The docks and facilities are adjacent to the Maui ferry terminal and are in great condition. The tour boats that serve the Four Seasons resort also dock here. They stay busy wowing visitors with trips to Puu Pehe/Sweetheart Rock and the leeward Lanai shore. It’s a beautiful harbor with a fascinating history. If you’re planning a visit to Lanai by boat please check with Joelle at joelle.m.aoki@hawaii.gov.

sewing in the shade
Manhoff Miztree, hailing from New Zealand, makes needed dodger repairs in the shade and tranquility of the Manele Bay Harbor park.
© 2019 Latitude 38 Media LLC / Mitch

2 Comments

  1. Linda Newland 7 months ago

    Spent a week there in 1978. Island then was under complete control of the pineapple company that owned it. One older smaller hotel in the main town we hitchhiked to for renting a rusted out WWII Jeep to tour the island for $30 a day.

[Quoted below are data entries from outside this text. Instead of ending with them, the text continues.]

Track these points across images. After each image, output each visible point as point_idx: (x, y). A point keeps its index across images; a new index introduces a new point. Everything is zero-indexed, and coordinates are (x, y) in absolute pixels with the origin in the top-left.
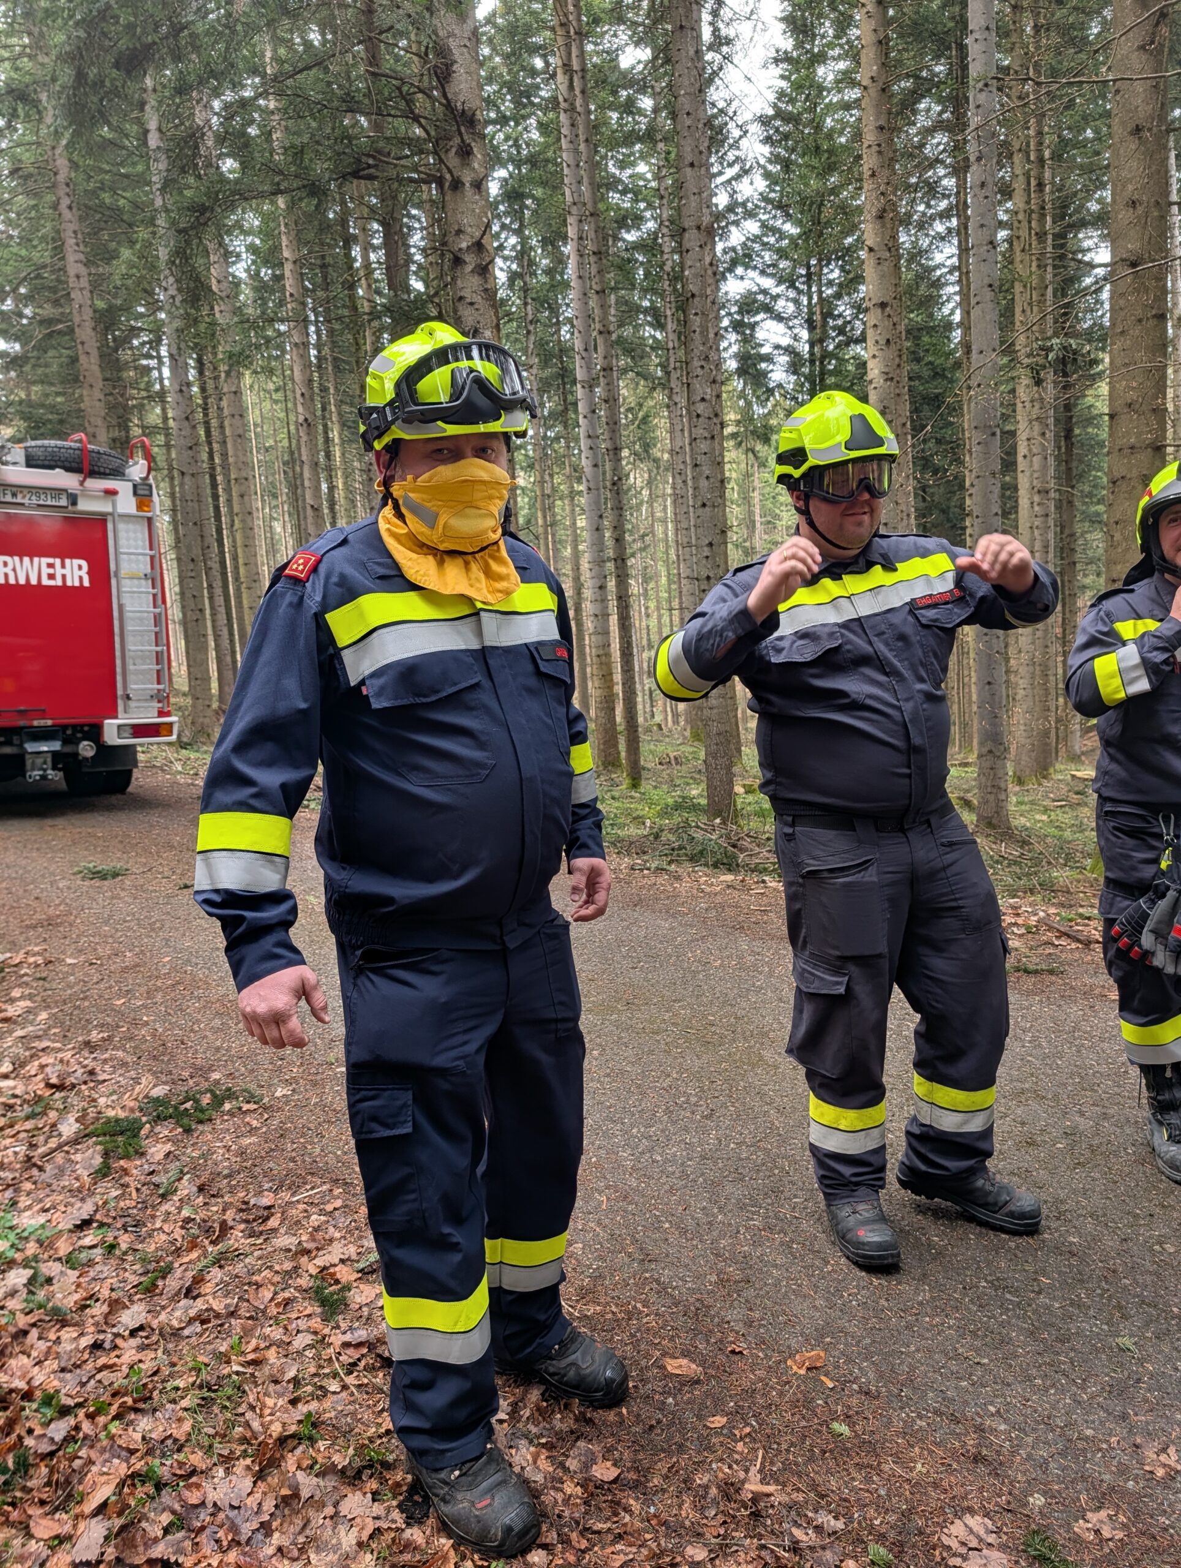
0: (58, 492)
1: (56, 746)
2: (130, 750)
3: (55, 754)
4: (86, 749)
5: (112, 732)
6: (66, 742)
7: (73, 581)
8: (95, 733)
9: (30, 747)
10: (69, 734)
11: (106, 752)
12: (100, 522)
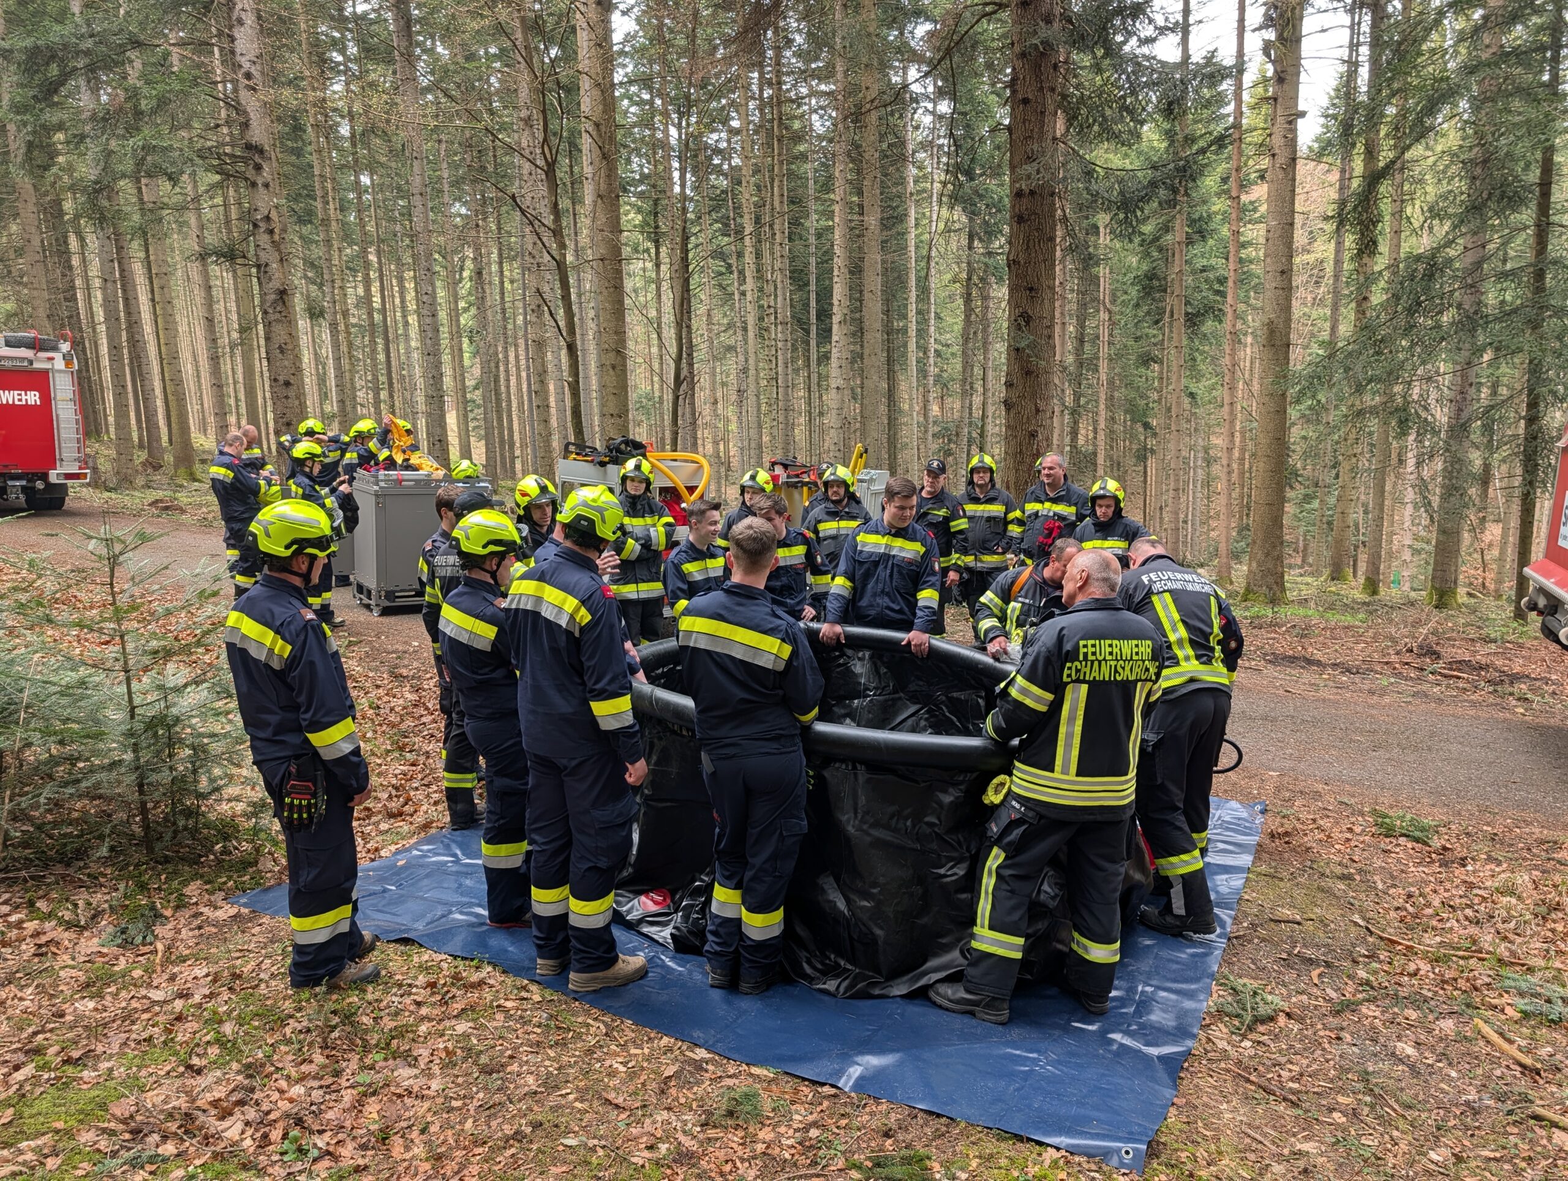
0: (23, 359)
1: (24, 483)
2: (64, 487)
3: (23, 487)
4: (40, 485)
5: (53, 477)
6: (28, 481)
7: (31, 402)
8: (44, 477)
9: (10, 483)
10: (31, 477)
11: (50, 486)
12: (45, 373)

Manele Bay was undisturbed by any development and was the most beautiful pristine beach and snorkeling grounds we had ever laid eyes on. Manta rays came into the harbor every evening to feed and we would sit on our boat and watch. Only one daily boat coming in with tourists just for lunch on the beach and leave. They would give the boaters the left over BBQ and cake. Better times.

  2. Mitch
    Mitch 7 months ago

    Thanks for that report Linda; it must have been exceptional in 1978. It’s still a beautiful bay with relatively few boats, but it speaks to the point that if you want to see the world before it spins further towards over-populated and over-developed, go cruising now. We found Lanai to be uncrowded and wide open. We cruised thousands of un-fenced acres on ATV’s and snorkeled in pristine water. Good times.